It feels particularly pertinent to be writing this in the week when the ravens have left the tower. It seems almost unthinkable that Tony Cullingham has ended the Watford Ad Course, which gave birth to a ridiculous roll call of today’s best-known creative leaders.
I worry about the long-term impact of losing such a good start. You could always tell a Watford student – Tony had wired them in a very particular way. I didn’t do the Watford course, but often get asked the old "How did you get started in advertising?" question.
The quick answer is that my old schoolmate Paul Bruce needed a "copywriter" to be part of "a creative team" to get into "advertising". I knew literally nothing – he’d done graphic design and knew about advertising. I just did everything he told us to do.
He had two good ideas: one was us going to see a new start-up agency called Mother. The other was to try and get on this course that D&AD ran, the D&AD Student Workshop. As the title suggests, it was a workshop that the D&AD ran for students, every few months or so.
But you had to qualify to get on it, which involved answering a brief that they had published and sending in your work in response to the brief. To prove how long ago this was – the qualifying entry brief that was set was "a poster campaign to launch the upcoming Millennium Dome". I mean...
Our work on that brief in the summer of 1997 was not good (I vaguely remember cave paintings of the Dome and some kind of "it was always meant to be" messaging) but somehow we got on the course. Paul was and is a really good art director, so that was most likely how.

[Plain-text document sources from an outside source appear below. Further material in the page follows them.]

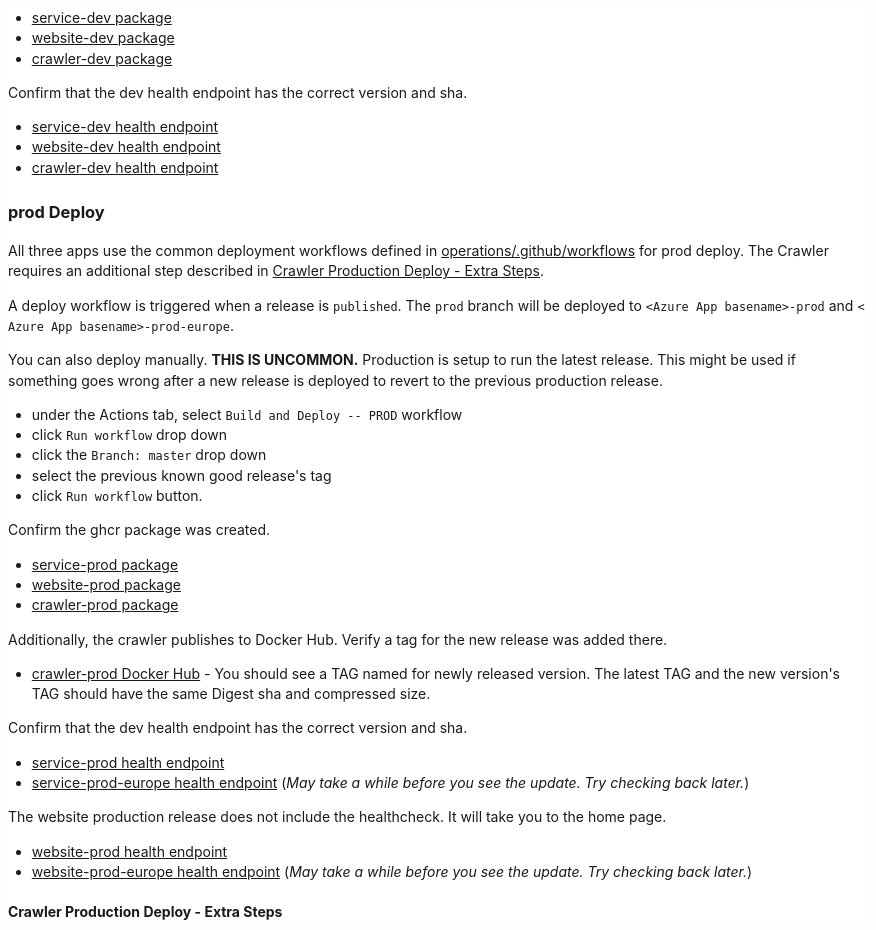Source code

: - [service-dev package](https://github.com/clearlydefined/service/pkgs/container/service-dev)
- [website-dev package](https://github.com/clearlydefined/website/pkgs/container/website-dev)
- [crawler-dev package](https://github.com/clearlydefined/crawler/pkgs/container/crawler-dev)

Confirm that the dev health endpoint has the correct version and sha.

- [service-dev health endpoint](https://dev-api.clearlydefined.io/)
- [website-dev health endpoint](https://clearlydefined-dev.azurewebsites.net/health/)
- [crawler-dev health endpoint](https://cdcrawler-dev.azurewebsites.net/)

### prod Deploy

All three apps use the common deployment workflows defined in [operations/.github/workflows](https://github.com/clearlydefined/operations/tree/main/.github/workflows) for prod deploy. The Crawler requires an additional step described in [Crawler Production Deploy - Extra Steps](#crawler-production-deploy-extra-steps).

A deploy workflow is triggered when a release is `published`. The `prod` branch will be deployed to `<Azure App basename>-prod` and `<Azure App basename>-prod-europe`.

You can also deploy manually.  **THIS IS UNCOMMON.**  Production is setup to run the latest release.  This might be used if something goes wrong after a new release is deployed to revert to the previous production release.

- under the Actions tab, select `Build and Deploy -- PROD` workflow
- click `Run workflow` drop down
- click the `Branch: master` drop down
- select the previous known good release's tag
- click `Run workflow` button.

Confirm the ghcr package was created.

- [service-prod package](https://github.com/clearlydefined/service/pkgs/container/service)
- [website-prod package](https://github.com/clearlydefined/website/pkgs/container/website)
- [crawler-prod package](https://github.com/clearlydefined/crawler/pkgs/container/crawler)

Additionally, the crawler publishes to Docker Hub.  Verify a tag for the new release was added there.

- [crawler-prod Docker Hub](https://hub.docker.com/r/clearlydefined/crawler/tags) - You should see a TAG named for newly released version.  The latest TAG and the new version's TAG should have the same Digest sha and compressed size.

Confirm that the dev health endpoint has the correct version and sha.

- [service-prod health endpoint](https://api.clearlydefined.io/)
- [service-prod-europe health endpoint](https://clearlydefined-api-prod-europe.azurewebsites.net/) (_May take a while before you see the update. Try checking back later._)

The website production release does not include the healthcheck.  It will take you to the home page.
- [website-prod health endpoint](https://clearlydefined.io/health/)
- [website-prod-europe health endpoint](https://clearlydefined-prod-europe.azurewebsites.net/health/?sort=releaseDate&sortDesc=true) (_May take a while before you see the update.  Try checking back later._)

#### Crawler Production Deploy - Extra Steps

The format was simple. Every week you, and the other fresh-faced, naïve, hungry ad-creative wannabes, turned up at that week’s agency, to present your campaign answering that week’s brief to the creative directors who’d set it; presenting in front of everyone else, in a real live ad agency, to actual creatives, whose work you’d actually seen.
One week, we presented to the creators of the Tango work we adored, at HHCL. The next, we felt unbelievably out of our depth at the red-trousered alien landscape of Knightsbridge’s JWT.

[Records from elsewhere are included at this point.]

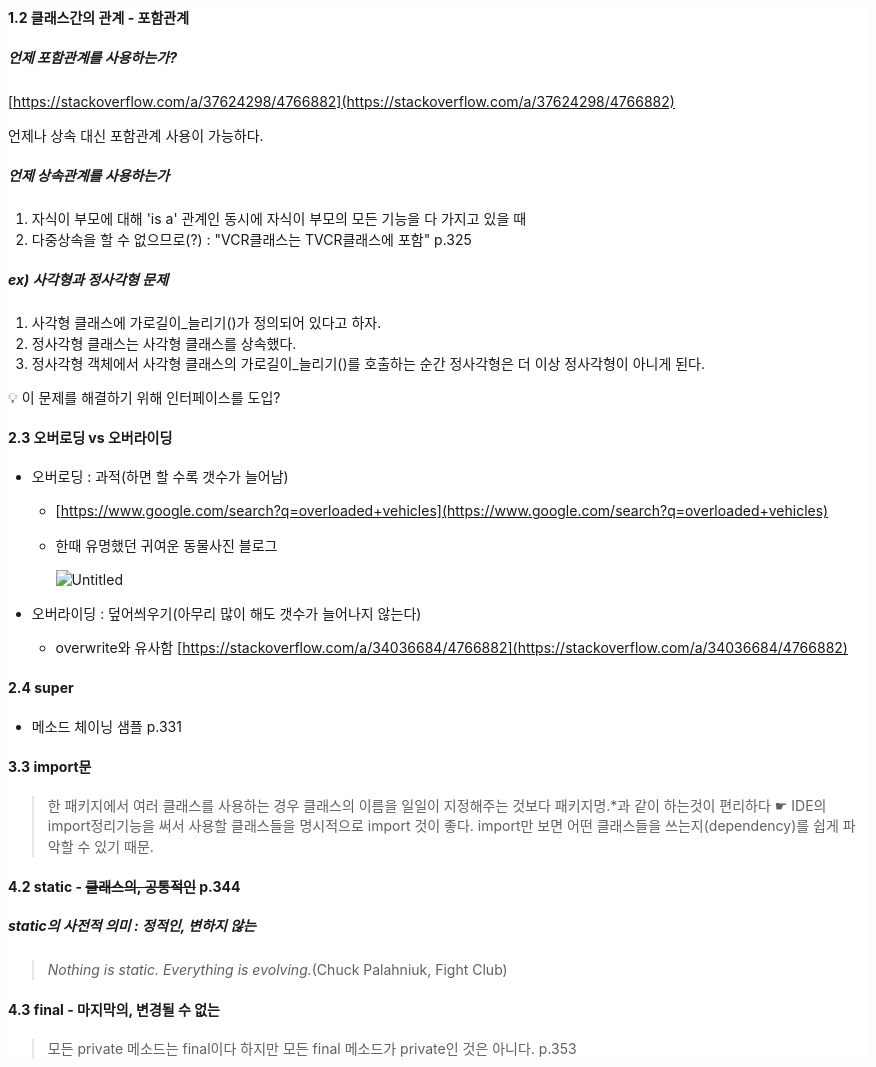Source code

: #### 1.2 클래스간의 관계 - 포함관계

##### 언제 포함관계를 사용하는가?
[https://stackoverflow.com/a/37624298/4766882](https://stackoverflow.com/a/37624298/4766882)

언제나 상속 대신 포함관계 사용이 가능하다.

##### 언제 상속관계를 사용하는가

1. 자식이 부모에 대해 'is a' 관계인 동시에 자식이 부모의 모든 기능을 다 가지고 있을 때
2. 다중상속을 할 수 없으므로(?) : "VCR클래스는 TVCR클래스에 포함" p.325

##### ex) 사각형과 정사각형 문제

1. 사각형 클래스에 가로길이_늘리기()가 정의되어 있다고 하자.
2. 정사각형 클래스는 사각형 클래스를 상속했다.
3. 정사각형 객체에서 사각형 클래스의 가로길이_늘리기()를 호출하는 순간 정사각형은 더 이상 정사각형이 아니게 된다.

<aside>
💡  이 문제를 해결하기 위해 인터페이스를 도입?

</aside>

#### 2.3 오버로딩 vs 오버라이딩

- 오버로딩 : 과적(하면 할 수록 갯수가 늘어남)
    - [https://www.google.com/search?q=overloaded+vehicles](https://www.google.com/search?q=overloaded+vehicles)
    - 한때 유명했던 귀여운 동물사진 블로그

        ![Untitled](https://images-na.ssl-images-amazon.com/images/I/516qJv+yDTL._SY486_BO1,204,203,200_.jpg)


- 오버라이딩 : 덮어씌우기(아무리 많이 해도 갯수가 늘어나지 않는다)
    - overwrite와 유사함 [https://stackoverflow.com/a/34036684/4766882](https://stackoverflow.com/a/34036684/4766882)

#### 2.4 super

- 메소드 체이닝 샘플 p.331

#### 3.3 import문

> 한 패키지에서 여러 클래스를 사용하는 경우 클래스의 이름을 일일이 지정해주는 것보다 패키지명.*과 같이 하는것이 편리하다 ☛ IDE의 import정리기능을 써서 사용할 클래스들을 명시적으로 import 것이 좋다. import만 보면 어떤 클래스들을 쓰는지(dependency)를 쉽게 파악할 수 있기 때문.
>

#### 4.2 static - ~~클래스의, 공통적인~~ p.344

##### static의 사전적 의미 : 정적인, 변하지 않는

> *Nothing is static. Everything is evolving.*(Chuck Palahniuk, Fight Club)
>

#### 4.3 final - 마지막의, 변경될 수 없는

> 모든 private 메소드는 final이다 하지만 모든 final 메소드가 private인 것은 아니다. p.353
>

The lesson I remember the most was Tim Mellors at Grey telling us to worry less about the intricacies of the idea and concentrate instead on how you present it in front of all these people. To be fair, our idea was answering his Tower of London brief with a collage of Cilla Black and Gary Barlow with the line "Who would you put in the Tower?", so he probably had a point.
Most importantly, every week we went to the pub with the rest of the student teams on the workshop, to lick our collective wounds and swap stories of possible connections. Who had the elusive placements lined up and where? Who were the sympathetic creatives and in which agencies?

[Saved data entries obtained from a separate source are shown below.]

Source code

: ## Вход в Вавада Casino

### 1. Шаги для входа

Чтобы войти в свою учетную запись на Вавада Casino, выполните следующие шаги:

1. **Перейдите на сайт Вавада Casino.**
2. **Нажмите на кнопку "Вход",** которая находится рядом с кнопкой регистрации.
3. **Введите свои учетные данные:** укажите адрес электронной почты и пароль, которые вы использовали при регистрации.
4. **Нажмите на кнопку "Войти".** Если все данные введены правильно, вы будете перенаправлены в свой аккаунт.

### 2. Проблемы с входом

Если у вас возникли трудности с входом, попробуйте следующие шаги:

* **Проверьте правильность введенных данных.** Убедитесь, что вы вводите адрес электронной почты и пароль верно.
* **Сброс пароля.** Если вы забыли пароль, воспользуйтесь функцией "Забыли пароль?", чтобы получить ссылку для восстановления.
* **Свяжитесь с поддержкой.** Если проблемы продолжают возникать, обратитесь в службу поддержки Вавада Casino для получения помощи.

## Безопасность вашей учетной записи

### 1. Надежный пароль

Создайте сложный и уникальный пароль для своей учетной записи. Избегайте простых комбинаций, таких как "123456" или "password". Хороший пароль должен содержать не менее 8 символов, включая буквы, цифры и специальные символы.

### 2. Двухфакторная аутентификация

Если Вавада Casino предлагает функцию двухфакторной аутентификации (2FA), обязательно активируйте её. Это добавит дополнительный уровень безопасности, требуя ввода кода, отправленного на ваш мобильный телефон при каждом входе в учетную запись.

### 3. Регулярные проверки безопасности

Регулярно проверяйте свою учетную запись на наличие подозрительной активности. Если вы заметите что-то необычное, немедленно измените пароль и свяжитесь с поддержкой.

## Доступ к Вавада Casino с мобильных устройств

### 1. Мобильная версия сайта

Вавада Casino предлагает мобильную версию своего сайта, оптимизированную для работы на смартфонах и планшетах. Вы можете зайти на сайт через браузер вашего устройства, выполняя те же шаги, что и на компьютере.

The others in the group that Paul and I naturally gravitated towards were a young team, Dave Monk and Matt Waller. They were working then, before their incredibly successful stint at BBH, at that other cornerstone of Soho, the Slug & Lettuce in Leicester Square.
Dave would go on to be Nils [Leonard’s] deputy ECD at Grey, and then in an outrageous act of kismet was already part of the gang when I arrived at Publicis Groupe – he’s been the ECD of Publicis Poke for a few years now.
Dave and I have often talked about that D&AD Student Workshop, and how bizarre that a few Thursday nights in Autumn ’97 has seen a 20-plus year association, mutual career path and friendship through an industry neither of us was remotely prepared for.
D&AD stopped doing the Student Workshop in that form at some point in the 2000s. It evolved into different forms – the most notable being the excellent D&AD Shift, which has set the bar in widening the aperture of our industry. And of course there’s courses and competitions that just didn’t exist in prehistoric industry of 1997, from the Portfolio Course at the SCA and The Talent Business’s Cream, to Brixton Finishing School and of course Publicis Groupe’s own Open Apprenticeship.
But there should never be a limit on opportunity. And the real bright idea came from Emma De La Fosse. Emma’s the CCO of Digitas. Before that she won a truckload of awards as the CCO of Ogilvy One. But most importantly, before that, she was a similarly clueless member of the summer ’97 D&AD Student Workshop. Different student group from Dave and I, but exactly the same experience.
Emma pointed out that we have the ability here at Publicis Groupe to replicate that experience that we all had at the start of our careers. A short sharp creative induction into a world of advertising, digital, PR, health and media.
So we're introducing the Not the D&AD Publicis Student Workshop: a six-week, in-person, in-agency, course that follows the same structure, across our agencies. We’ll aim to run it three times a year, and we’ll mix up the agencies and the disciplines each time. But to start with this autumn. we’ll go from Saatchi & Saatchi to Digitas to MSL (PR and experience) to Leo Burnett to Langland (health) to Publicis Poke.
You’ll have a room of the creatives and CDs from that agency who might notice your work. And just as importantly you’ll have a room of peers, or potential creative partners that you might end up knowing for the next 20 years.
So if you fancy that – all you need to do is answer our brief. It’s the brief that every creative in our industry will face soon. So good luck. And hopefully I’ll see you in the autumn.